Still I wished she wouldn\'t smile as if she saw through my armour with those elfin eyes of hers.

Suddenly sounds of laughter came to us from the house.

"Let\'s go and see what\'s up," cried Fay, who never could resist the sound of laughter.

So indoors she ran, with me after her, through the garden door and down the passage into the great hall. And there a strange sight met our eyes.

Frank, attired—in addition to his own ordinary garments—in one of St. Etheldreda\'s flannel petticoats and St. James\'s calico shirts, and with a baby\'s knitted bonnet on the top of his curly hair, was dancing a break-down in the middle of the hall, whilst Annabel and Ponty and the assistant housemaid were holding their sides with laughter at the ridiculous sight of him.

Quick as thought Fay donned another of St. Etheldreda\'s scarlet petticoats, snatched a large tartan shawl from some other parish heap of garments, and started a sort of skirt-dance on her own account, and her dancing was one of the loveliest things I have ever seen. As the scarlet petticoat twirled round and round, and the tartan shawl wound and unwound itself round her slight figure, she seemed the very embodiment of youth and jollity—the living "goddess of heart-easing mirth." It made me feel young even to look at her, so full of life and joy and youth was she!

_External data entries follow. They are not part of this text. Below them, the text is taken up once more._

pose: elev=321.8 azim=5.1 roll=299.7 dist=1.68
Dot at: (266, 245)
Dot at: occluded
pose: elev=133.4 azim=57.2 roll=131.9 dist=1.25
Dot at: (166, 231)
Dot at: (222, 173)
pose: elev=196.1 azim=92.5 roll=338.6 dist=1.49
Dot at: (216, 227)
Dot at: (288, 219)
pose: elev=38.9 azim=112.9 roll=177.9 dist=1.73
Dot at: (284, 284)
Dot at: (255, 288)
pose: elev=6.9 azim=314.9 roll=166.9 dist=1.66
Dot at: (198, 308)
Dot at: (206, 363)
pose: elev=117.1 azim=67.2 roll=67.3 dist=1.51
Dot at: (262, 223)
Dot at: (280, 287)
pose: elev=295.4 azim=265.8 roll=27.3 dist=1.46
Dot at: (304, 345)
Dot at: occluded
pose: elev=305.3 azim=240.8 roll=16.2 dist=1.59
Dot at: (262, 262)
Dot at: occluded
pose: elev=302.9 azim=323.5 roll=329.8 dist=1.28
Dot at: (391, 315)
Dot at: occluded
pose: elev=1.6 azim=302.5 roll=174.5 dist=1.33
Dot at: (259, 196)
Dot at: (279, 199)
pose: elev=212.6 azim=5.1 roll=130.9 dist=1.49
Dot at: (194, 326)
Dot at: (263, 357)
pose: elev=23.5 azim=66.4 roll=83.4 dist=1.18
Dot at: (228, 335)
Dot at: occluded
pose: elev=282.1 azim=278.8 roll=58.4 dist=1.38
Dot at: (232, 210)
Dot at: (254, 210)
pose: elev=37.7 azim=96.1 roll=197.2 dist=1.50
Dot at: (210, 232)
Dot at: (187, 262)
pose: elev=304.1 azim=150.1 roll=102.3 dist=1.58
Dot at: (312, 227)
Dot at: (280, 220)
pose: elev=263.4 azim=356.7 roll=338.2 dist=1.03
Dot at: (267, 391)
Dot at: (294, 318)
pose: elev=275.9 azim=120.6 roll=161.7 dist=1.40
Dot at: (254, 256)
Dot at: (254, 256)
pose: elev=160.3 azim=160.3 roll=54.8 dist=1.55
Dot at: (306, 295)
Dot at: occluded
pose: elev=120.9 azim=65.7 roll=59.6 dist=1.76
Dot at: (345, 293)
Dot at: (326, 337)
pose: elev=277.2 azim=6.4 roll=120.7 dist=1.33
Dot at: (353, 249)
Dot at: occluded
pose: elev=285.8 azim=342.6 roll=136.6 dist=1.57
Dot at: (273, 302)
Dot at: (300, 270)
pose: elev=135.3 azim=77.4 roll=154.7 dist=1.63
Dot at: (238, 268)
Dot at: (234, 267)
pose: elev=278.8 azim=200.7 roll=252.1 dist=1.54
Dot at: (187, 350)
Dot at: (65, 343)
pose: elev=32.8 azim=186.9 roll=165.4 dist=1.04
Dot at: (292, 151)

Then she and Frank began a wild dance together, like a pair of leaves blown by the wind. To and fro they danced as light as air and as bright as flame, flying apart and rushing together till one hardly could tell which was which, while the old hall rang with the laughter and applause of the onlookers, until at last—after a final whirl in which their twinkling feet seemed hardly to touch the ground at all—they sank down upon the floor breathless with laughter and excitement.

My heart beat so fast that I couldn\'t speak: the sight of their wonderful dancing had gone to my head like wine, but Annabel was differently affected.

"Get up, you silly children," she said, wiping the tears of laughter from her eyes; "I never saw such a wild pair as you are in my life! But you must take off the Guild garments now and put them back in their proper heaps, or else we shall never get all the things sorted and packed in bundles."

I went out of the hall and down the passage to the library, the dance had affected me more than I would allow anybody to see. It had made me feel young again, and I knew that young was what I must never—for Fay\'s sake—allow myself to feel. If I did it might weaken my resolve to play the role of the devout lover.

"What a wonderful thing Youth is!" I said to myself. "Nothing but Youth could have danced such a dance as that." And then I tried to imagine Annabel and myself dressed up in Guild garments and springing about the old hall till the world grew young again; but even my imagination—which is generally supposed to be fairly rosy—bucked at this. Such a thing was unimaginable.

"No," I added, with a sigh, "I was quite right. Miracles do happen nowadays, but not that particular one: there is no setting the dial ten degrees backward."